Sutherland restructured, by intending to sell the life insurance business to Royal London releasing about £200m in capital, and planning to dispose of its other insurance business. On 5 June Richard Pennycook, former finance director of Morrisons, was named Co-operative Group's finance director, and Richard Pym, former chief executive of the Alliance & Leicester bank, as chair of the Co-operative Banking Group and the Co-operative Bank.
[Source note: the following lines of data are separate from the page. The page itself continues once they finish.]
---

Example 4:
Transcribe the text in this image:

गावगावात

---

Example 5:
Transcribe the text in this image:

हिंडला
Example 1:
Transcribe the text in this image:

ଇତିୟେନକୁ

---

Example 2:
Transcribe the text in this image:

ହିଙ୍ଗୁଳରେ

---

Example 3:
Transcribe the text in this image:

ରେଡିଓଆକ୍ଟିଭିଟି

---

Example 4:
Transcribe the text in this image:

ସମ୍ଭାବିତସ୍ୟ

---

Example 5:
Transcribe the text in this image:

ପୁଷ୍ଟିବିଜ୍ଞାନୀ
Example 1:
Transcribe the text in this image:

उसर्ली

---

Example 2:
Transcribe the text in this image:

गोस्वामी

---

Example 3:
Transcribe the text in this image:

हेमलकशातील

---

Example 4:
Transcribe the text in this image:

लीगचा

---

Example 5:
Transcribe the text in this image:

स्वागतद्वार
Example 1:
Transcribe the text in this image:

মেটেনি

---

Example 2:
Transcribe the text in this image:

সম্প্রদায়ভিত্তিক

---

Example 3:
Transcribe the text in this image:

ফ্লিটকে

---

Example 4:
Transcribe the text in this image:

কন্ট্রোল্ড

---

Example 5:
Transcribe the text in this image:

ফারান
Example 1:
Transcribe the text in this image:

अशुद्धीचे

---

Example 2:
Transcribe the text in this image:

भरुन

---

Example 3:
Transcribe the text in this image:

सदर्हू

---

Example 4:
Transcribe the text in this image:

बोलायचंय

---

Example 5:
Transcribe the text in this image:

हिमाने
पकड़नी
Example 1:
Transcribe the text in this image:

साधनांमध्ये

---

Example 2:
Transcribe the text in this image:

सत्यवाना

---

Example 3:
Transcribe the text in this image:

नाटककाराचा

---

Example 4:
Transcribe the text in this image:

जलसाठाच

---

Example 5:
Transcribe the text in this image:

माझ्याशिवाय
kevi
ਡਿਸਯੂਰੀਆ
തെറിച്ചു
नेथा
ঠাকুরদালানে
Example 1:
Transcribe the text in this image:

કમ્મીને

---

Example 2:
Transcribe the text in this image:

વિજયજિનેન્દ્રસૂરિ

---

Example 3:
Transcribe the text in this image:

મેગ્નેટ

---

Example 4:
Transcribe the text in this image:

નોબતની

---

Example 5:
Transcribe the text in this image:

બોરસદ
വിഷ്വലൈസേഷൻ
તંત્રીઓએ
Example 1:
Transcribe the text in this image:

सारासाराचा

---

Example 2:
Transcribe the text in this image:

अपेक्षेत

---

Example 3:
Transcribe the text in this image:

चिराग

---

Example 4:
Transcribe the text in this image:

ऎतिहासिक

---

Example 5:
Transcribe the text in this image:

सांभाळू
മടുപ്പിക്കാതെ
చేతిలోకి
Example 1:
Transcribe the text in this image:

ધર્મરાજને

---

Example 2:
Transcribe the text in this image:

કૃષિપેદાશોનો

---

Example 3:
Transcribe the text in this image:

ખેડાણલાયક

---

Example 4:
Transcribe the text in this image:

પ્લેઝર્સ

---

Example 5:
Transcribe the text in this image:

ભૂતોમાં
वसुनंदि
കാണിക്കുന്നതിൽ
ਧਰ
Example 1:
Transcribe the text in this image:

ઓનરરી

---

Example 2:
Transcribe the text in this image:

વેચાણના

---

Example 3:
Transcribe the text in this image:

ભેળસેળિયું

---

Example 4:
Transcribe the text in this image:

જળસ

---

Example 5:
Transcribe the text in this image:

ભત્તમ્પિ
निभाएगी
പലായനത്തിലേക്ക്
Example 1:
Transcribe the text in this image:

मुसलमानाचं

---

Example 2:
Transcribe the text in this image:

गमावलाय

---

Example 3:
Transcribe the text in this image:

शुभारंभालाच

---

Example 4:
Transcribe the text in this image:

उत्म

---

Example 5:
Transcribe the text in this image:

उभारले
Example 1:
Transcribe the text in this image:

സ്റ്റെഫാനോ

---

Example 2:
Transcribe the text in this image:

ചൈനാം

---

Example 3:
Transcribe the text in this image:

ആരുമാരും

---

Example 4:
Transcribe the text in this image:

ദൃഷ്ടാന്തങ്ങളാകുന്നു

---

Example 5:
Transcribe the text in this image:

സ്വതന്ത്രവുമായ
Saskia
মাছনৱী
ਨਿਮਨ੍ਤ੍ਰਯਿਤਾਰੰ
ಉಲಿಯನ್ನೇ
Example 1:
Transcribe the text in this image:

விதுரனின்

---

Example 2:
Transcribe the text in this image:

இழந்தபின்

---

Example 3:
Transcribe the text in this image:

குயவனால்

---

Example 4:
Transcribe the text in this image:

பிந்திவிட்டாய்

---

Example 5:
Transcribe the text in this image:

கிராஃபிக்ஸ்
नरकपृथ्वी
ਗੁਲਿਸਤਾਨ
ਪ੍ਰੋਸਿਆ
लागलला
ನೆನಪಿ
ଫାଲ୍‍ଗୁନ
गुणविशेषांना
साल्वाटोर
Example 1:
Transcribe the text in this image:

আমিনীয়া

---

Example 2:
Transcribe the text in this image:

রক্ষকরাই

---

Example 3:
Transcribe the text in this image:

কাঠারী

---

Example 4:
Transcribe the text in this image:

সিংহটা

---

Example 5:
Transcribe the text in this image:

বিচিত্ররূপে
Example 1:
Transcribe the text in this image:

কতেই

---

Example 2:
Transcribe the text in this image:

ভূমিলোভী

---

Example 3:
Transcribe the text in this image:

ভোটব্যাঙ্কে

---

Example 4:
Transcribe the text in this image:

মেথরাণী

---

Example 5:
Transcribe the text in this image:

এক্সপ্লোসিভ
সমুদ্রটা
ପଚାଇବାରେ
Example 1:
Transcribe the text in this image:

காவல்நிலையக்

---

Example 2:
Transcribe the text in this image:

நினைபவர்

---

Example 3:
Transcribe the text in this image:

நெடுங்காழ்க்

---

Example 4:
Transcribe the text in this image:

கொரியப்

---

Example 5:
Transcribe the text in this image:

In March 2014, Sutherland resigned from The Co-operative because he said "I now feel that until the Group adopts professional and commercial governance it will be impossible to implement what my team and I believe are the necessary changes and reforms to renew the Group and give it a relevant and sustainable future". He was replaced by Richard Pennycook, then chief financial officer, who became the group's interim Chief Executive.

===Supergroup===
On 22 October 2014, it was announced that Sutherland had become CEO of SuperGroup plc.

On 2 April 2019, Sutherland resigned as CEO of SuperGroup plc after founder Julian Dunkerton won a bid to be reinstated to the SuperGroup plc board.

=== Saga ===
In December 2019, Saga appointed Sutherland as chief executive. At the time, the insurance business, which accounted for the overwhelming majority of the group's profits, needed to dramatically slash premiums to stay competitive.

In November 2023, Sutherland resigned from Saga with immediate effect.

==Personal life==
Sutherland is married with three sons. His interests include rugby union and Formula One.